MBA in 2 minutes | Lesson 27: I didn't know there is a stats to 6 Sigma
We will be solving practical challenges through MBA concepts. No theory only applications!
Coming from non-core operations background, one of my wow moments in my Ops Class at ISB was when I realized there is so much math and deep statistical meaning to the 6 sigma process. Before that I always six sigma is all about theoretical lean operations building.
With this exciting context, let's directly jump to the lesson of today.
Step 1: Context
In both service and product manufacturing industries, the customer is the king.
The customer preferences center around the quality of the product and timely delivery.
Higher accuracy in both of these advances customer satisfaction and eventually revenue. Interventions such as ensuring fewer defects, robustness to external variability, and quicker detection of causes can go a long way in building a 6 sigma process.
Step 2: What is Six Sigma
To understand the essence of six sigma, we need a hypothesis test each time we observe a sample:
Do we have sufficient evidence to conclude that the sample belongs to the “in‐control” population or not?
If you are new to my blog, I'd advise you to run through previous lessons on hypothesis testing etc.
Often (balancing Type I and Type II errors)
– Upper Control Limit : UCL = Mean + 3 x σXbar
– Lower Control Limit : LCL = Mean – 3 x σXbar
where σ means "how many sigmas is the difference between the mean and the closest specification limit.
The picture below will aid in building intuition to the entire equation. Because of variance in processes, our mean may shift.
But if the mean doesn't move beyond your UCL and LCL, then it is a six sigma (almost error less) process (3σ left+ 3σ right)
Step 3: Quick Case
Now, let's quickly solve a short problem to ensure we understand the applicability of the entire concept.
At Flyrock tires, the customer specification for the thickness of rubber sheets being produced is 400 +- 10 thousandth of an inch. These rubber sheets are extruded through an extruder. After analyzing the output from the extruder, they determined the output thickness to be normally distributed with a mean of 400 and standard deviation of 4. The output is produced at the rate of 10,000 sheets per hour. Flyrock has implemented SPC and tests a sample of 10 sheets every hour to check if the extrusion process is in control. They use 3‐sigma control limits.

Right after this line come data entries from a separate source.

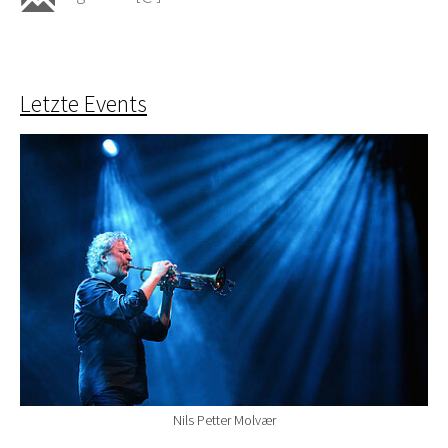
Letzte Events
Nils Petter Molvær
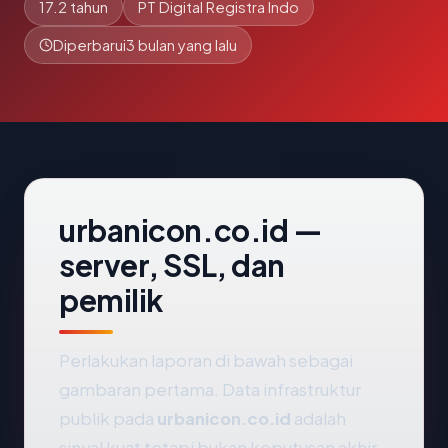
17.2 tahun
PT Digital Registra Indo
Diperbarui
3 bulan yang lalu
urbanicon.co.id —
server, SSL, dan
pemilik
Perlakukan laporan di bawah sebagai
gambaran pertama. Data infrastruktur
publik pada
urbanicon.co.id
adalah
sinyal kuat tetapi bukan keputusan akhir.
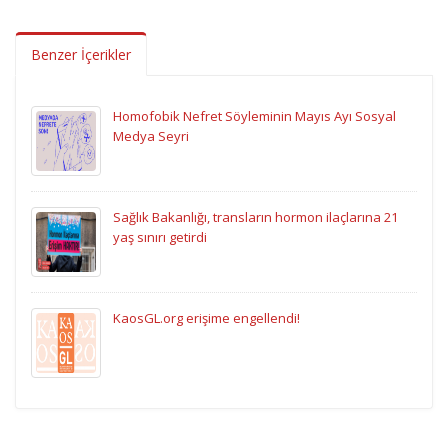
Benzer İçerikler
Homofobik Nefret Söyleminin Mayıs Ayı Sosyal
Medya Seyri
Sağlık Bakanlığı, transların hormon ilaçlarına 21
yaş sınırı getirdi
KaosGL.org erişime engellendi!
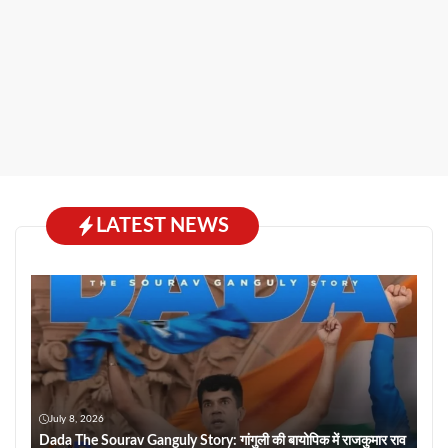
LATEST NEWS
July 8, 2026
Dada The Sourav Ganguly Story: गांगुली की बायोपिक में राजकुमार राव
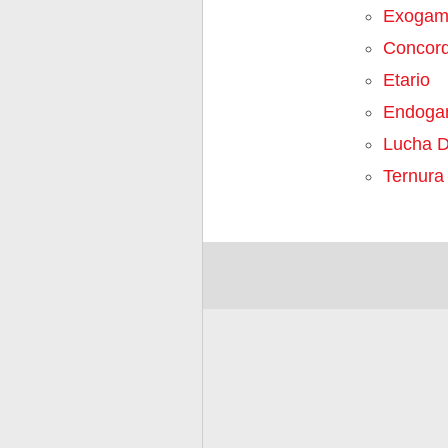
Exogam
Concord
Etario
Endoga
Lucha D
Ternura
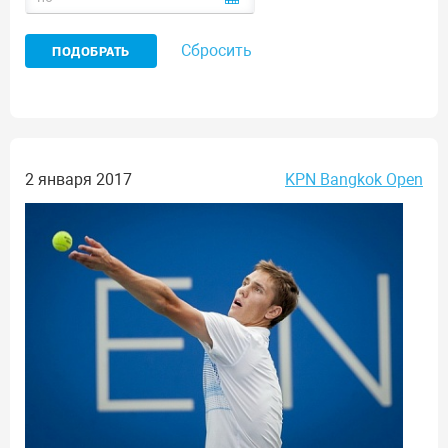
Сбросить
2 января 2017
KPN Bangkok Open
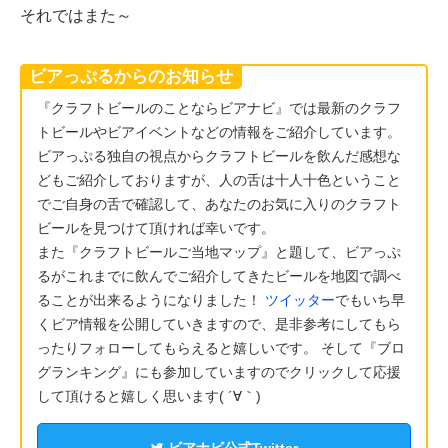
それではまた～
ビアっぷるからのお知らせ
『クラフトビールのことならビアナビ』では最新のクラフ
トビールやビアイベントなどの情報をご紹介しています。
ビアっぷる独自の視点からクラフトビールを飲んだ感想な
どもご紹介しておりますが、人の舌は十人十色ということ
でご自身の舌で確認して、あなたのお気に入りのクラフト
ビールを見つけて頂ければ幸いです。
また『クラフトビールご当地マップ』と題して、ビアっぷ
るがこれまでに飲んでご紹介してきたビールを地図で調べ
ることが出来るようになりました！
ツイッター
でもいち早
くビア情報を公開していきますので、是非参考にしてもら
ったりフォローしてもらえると嬉しいです。 そして『ブロ
グランキング』にも参加していますのでクリックして応援
して頂けると嬉しく思います( ´∀｀)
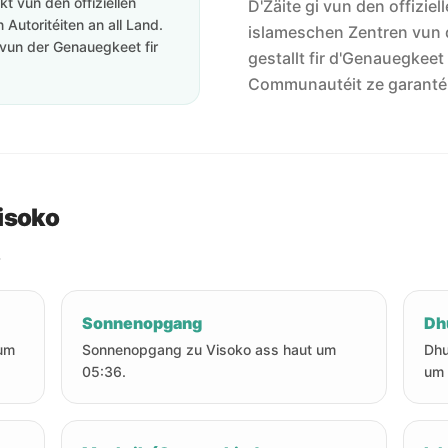
t vun den offiziellen
D'Zäite gi vun den offiziel
Autoritéiten an all Land.
islameschen Zentren vun 
vun der Genauegkeet fir
gestallt fir d'Genauegkeet
Communautéit ze garanté
isoko
.
Sonnenopgang
Dh
 um
Sonnenopgang zu Visoko ass haut um
Dhu
05:36.
um 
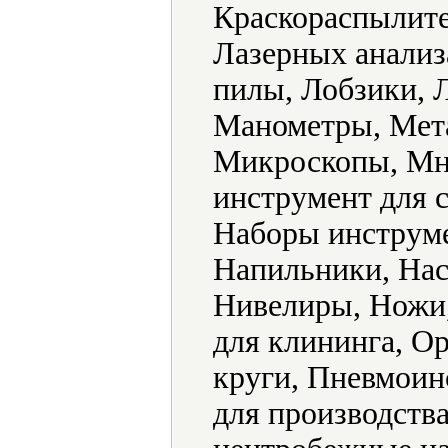
Краскораспылите
Лазерных анализ
пилы, Лобзики, 
Манометры, Мет
Микроскопы, Мн
инструмент для 
Наборы инструме
Напильники, Нас
Нивелиры, Ножи
для клининга, О
круги, Пневмоин
для производств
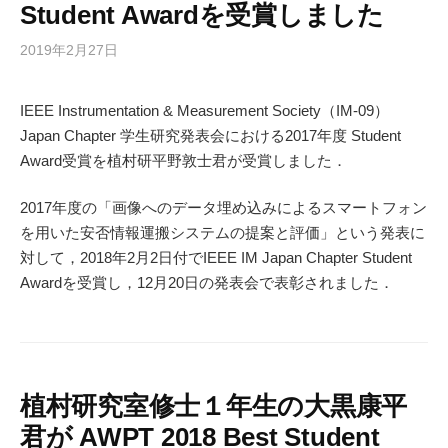
Student Awardを受賞しました
2019年2月27日
IEEE Instrumentation & Measurement Society（IM-09）
Japan Chapter 学生研究発表会における2017年度 Student
Award受賞を植村研平野敦士君が受賞しました．
2017年度の「画像へのデータ埋め込みによるスマートフォン
を用いた安否情報運搬システムの提案と評価」という発表に
対して，2018年2月2日付でIEEE IM Japan Chapter Student
Awardを受賞し，12月20日の発表会で表彰されました．
植村研究室修士１年生の大黒康平
君が AWPT 2018 Best Student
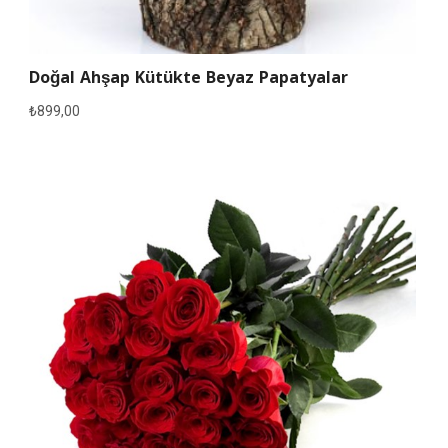
Doğal Ahşap Kütükte Beyaz Papatyalar
₺
899,00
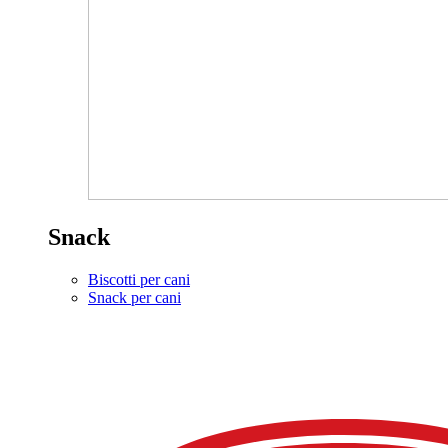
Snack
Biscotti per cani
Snack per cani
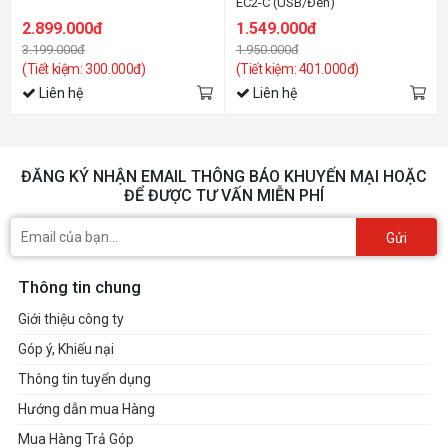
EC2-C (USB/Đen)
2.899.000đ
1.549.000đ
3.199.000đ
1.950.000đ
(Tiết kiệm: 300.000đ)
(Tiết kiệm: 401.000đ)
Liên hệ
Liên hệ
ĐĂNG KÝ NHẬN EMAIL THÔNG BÁO KHUYẾN MẠI HOẶC
ĐỂ ĐƯỢC TƯ VẤN MIỄN PHÍ
Gửi
Thông tin chung
Giới thiệu công ty
Góp ý, Khiếu nại
Thông tin tuyển dụng
Hướng dẫn mua Hàng
Mua Hàng Trả Góp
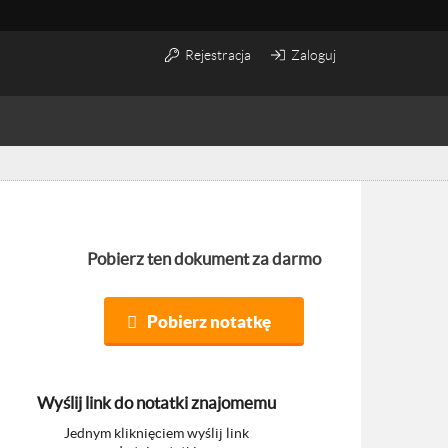
Rejestracja
Zaloguj
Pobierz ten dokument za darmo
Pobierz notatkę
Wyślij link do notatki znajomemu
Jednym kliknięciem wyślij link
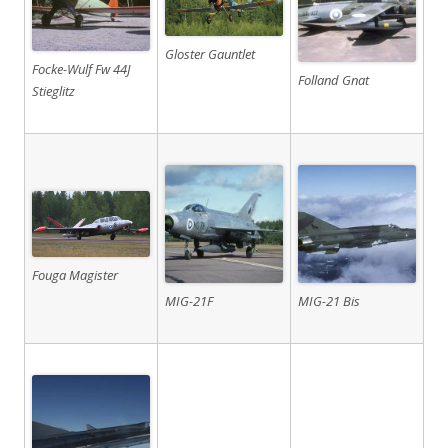
Gloster Gauntlet
Focke-Wulf Fw 44J
Folland Gnat
Stieglitz
Fouga Magister
MIG-21F
MIG-21 Bis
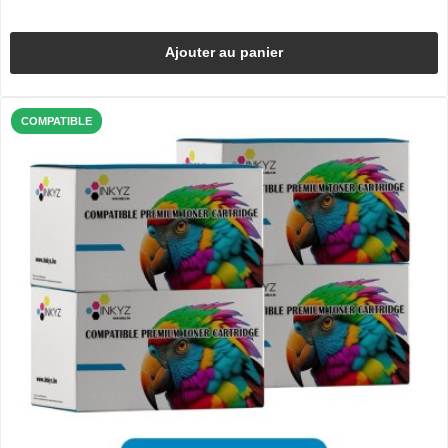
Ajouter au panier
COMPATIBLE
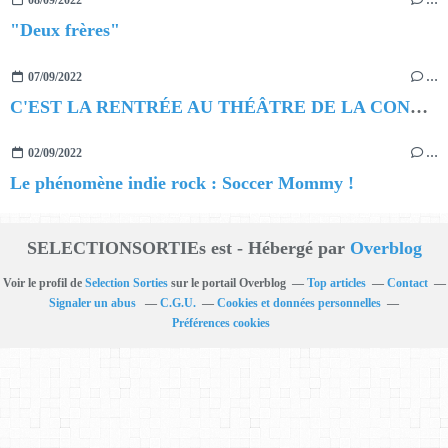
08/09/2022
…
"Deux frères"
07/09/2022
…
C'EST LA RENTRÉE AU THÉÂTRE DE LA CONTRESCARPE !
02/09/2022
…
Le phénomène indie rock : Soccer Mommy !
SELECTIONSORTIEs est - Hébergé par
Overblog
Voir le profil de
Selection Sorties
sur le portail Overblog
Top articles
Contact
Signaler un abus
C.G.U.
Cookies et données personnelles
Préférences cookies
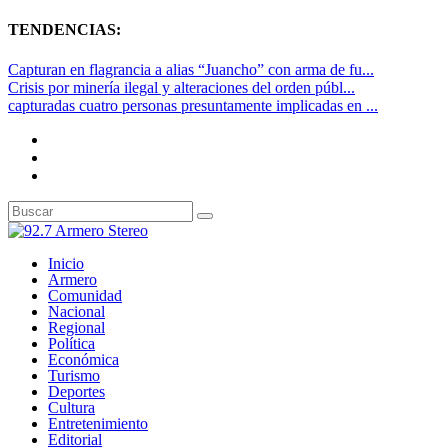
TENDENCIAS:
Capturan en flagrancia a alias “Juancho” con arma de fu...
Crisis por minería ilegal y alteraciones del orden públ...
capturadas cuatro personas presuntamente implicadas en ...
Inicio
Armero
Comunidad
Nacional
Regional
Política
Económica
Turismo
Deportes
Cultura
Entretenimiento
Editorial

What are the appropriate control limits that Flyrock should use?
A. Sample size (n) = 10
B. Mean of sample average = 400, Std. deviation of sample average = 4/sqrt(10) = 1.265
C. UCL = 400 + 3 x 1.265 = 403.795
D. LCL = 400 – 3 x 1.265 = 396.205
To move on advanced question, we can also compute the probability that there will be rubber sheets with a thickness beyond the UCL and LCL. The formulae for the same is
(1-NORMDIST(UCL, mean, std. dev)+ NORMDIST(LCL, mean,std. dev)
where NORMDIST is the excel/jmp function.
I can understand if this lesson was technical and dry.
But trust me, businesses today are fighting to save 1 second, improve quality by an inch because of the intense competition. As we are now discussing Term 3 of the MBA curriculum, we are building upon the foundational initial lessons I had shared. These advanced lessons will come really handy during your interview discussions and even during your job as you climb up the ladder.